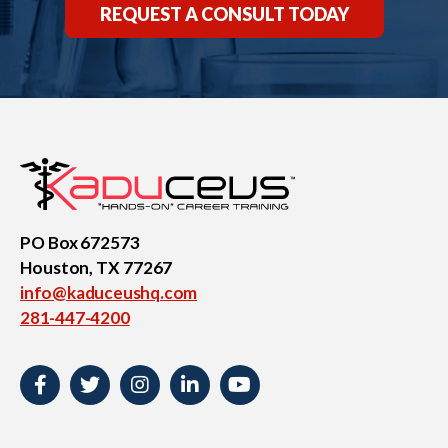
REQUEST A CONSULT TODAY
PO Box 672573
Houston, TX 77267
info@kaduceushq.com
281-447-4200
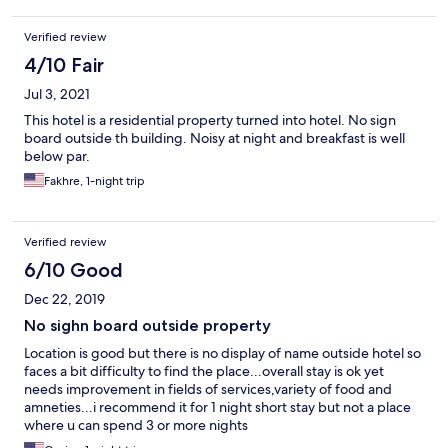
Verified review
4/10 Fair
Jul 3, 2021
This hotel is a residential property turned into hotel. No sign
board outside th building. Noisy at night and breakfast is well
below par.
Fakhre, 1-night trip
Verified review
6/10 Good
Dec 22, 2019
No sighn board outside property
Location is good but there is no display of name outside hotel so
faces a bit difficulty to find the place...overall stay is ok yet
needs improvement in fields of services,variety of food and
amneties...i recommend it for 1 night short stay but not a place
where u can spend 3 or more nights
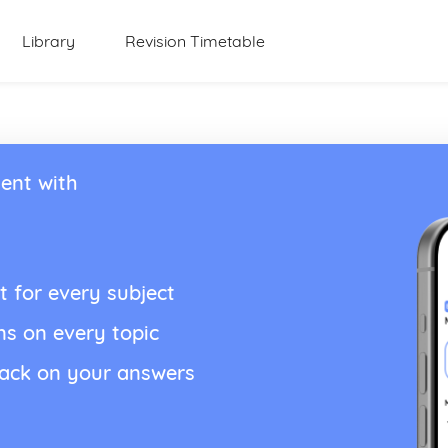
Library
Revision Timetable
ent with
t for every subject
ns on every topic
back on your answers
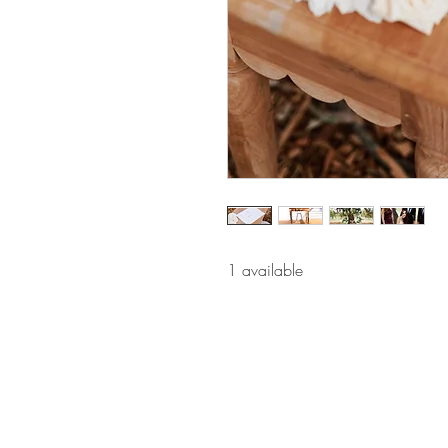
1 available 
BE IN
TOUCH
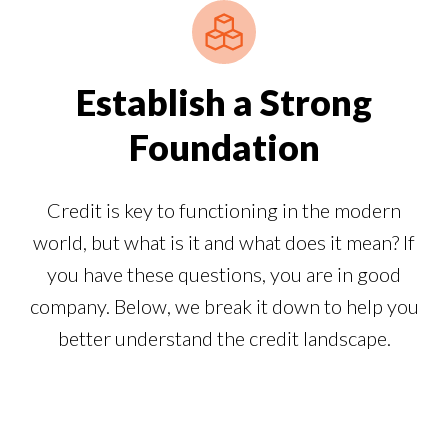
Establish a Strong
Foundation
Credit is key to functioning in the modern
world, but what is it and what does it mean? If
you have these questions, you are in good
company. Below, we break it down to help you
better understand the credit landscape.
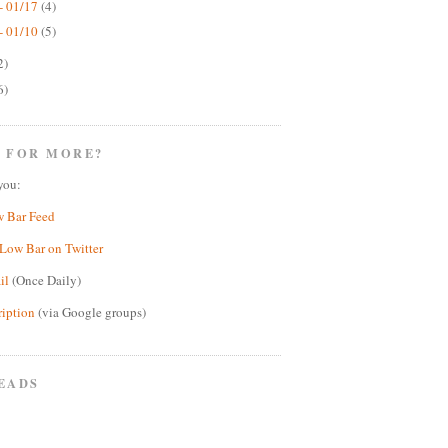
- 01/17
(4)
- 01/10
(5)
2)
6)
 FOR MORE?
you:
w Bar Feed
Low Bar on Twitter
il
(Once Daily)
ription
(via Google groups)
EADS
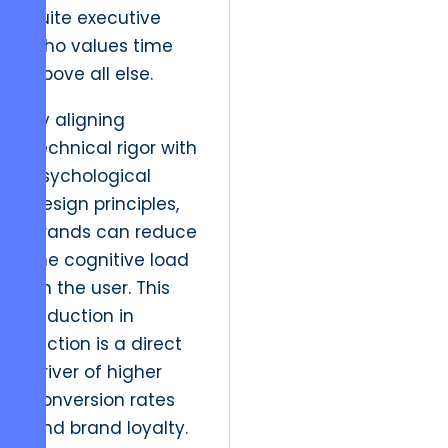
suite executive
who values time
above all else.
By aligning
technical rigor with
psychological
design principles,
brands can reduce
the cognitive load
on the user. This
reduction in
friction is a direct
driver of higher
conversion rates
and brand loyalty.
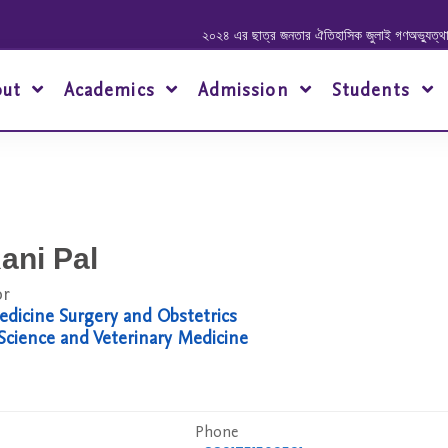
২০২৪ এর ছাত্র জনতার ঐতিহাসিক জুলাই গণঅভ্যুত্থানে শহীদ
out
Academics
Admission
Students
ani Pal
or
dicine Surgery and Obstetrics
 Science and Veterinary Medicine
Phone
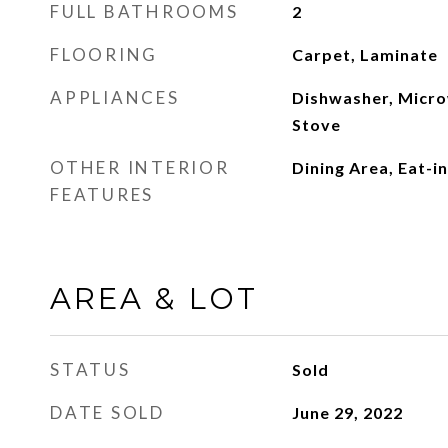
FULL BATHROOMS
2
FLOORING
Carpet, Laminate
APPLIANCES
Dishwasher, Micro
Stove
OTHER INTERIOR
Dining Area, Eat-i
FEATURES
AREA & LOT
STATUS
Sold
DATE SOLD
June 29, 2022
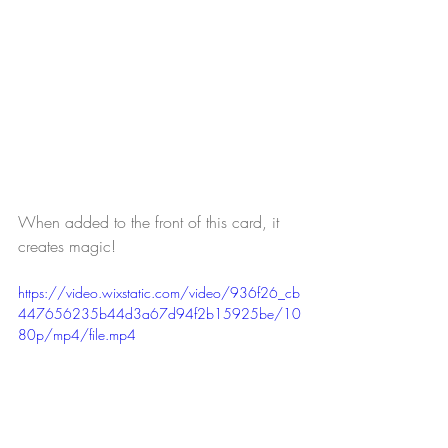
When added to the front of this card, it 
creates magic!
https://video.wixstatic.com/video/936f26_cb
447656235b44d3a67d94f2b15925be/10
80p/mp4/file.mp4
──────
REQUIRED WORK: In the records above, some lines hold the word "hotel"; copy each such line.

RESULT FOR THIS EXERCISE:
This hotel is a residential property turned into hotel. No sign
Location is good but there is no display of name outside hotel so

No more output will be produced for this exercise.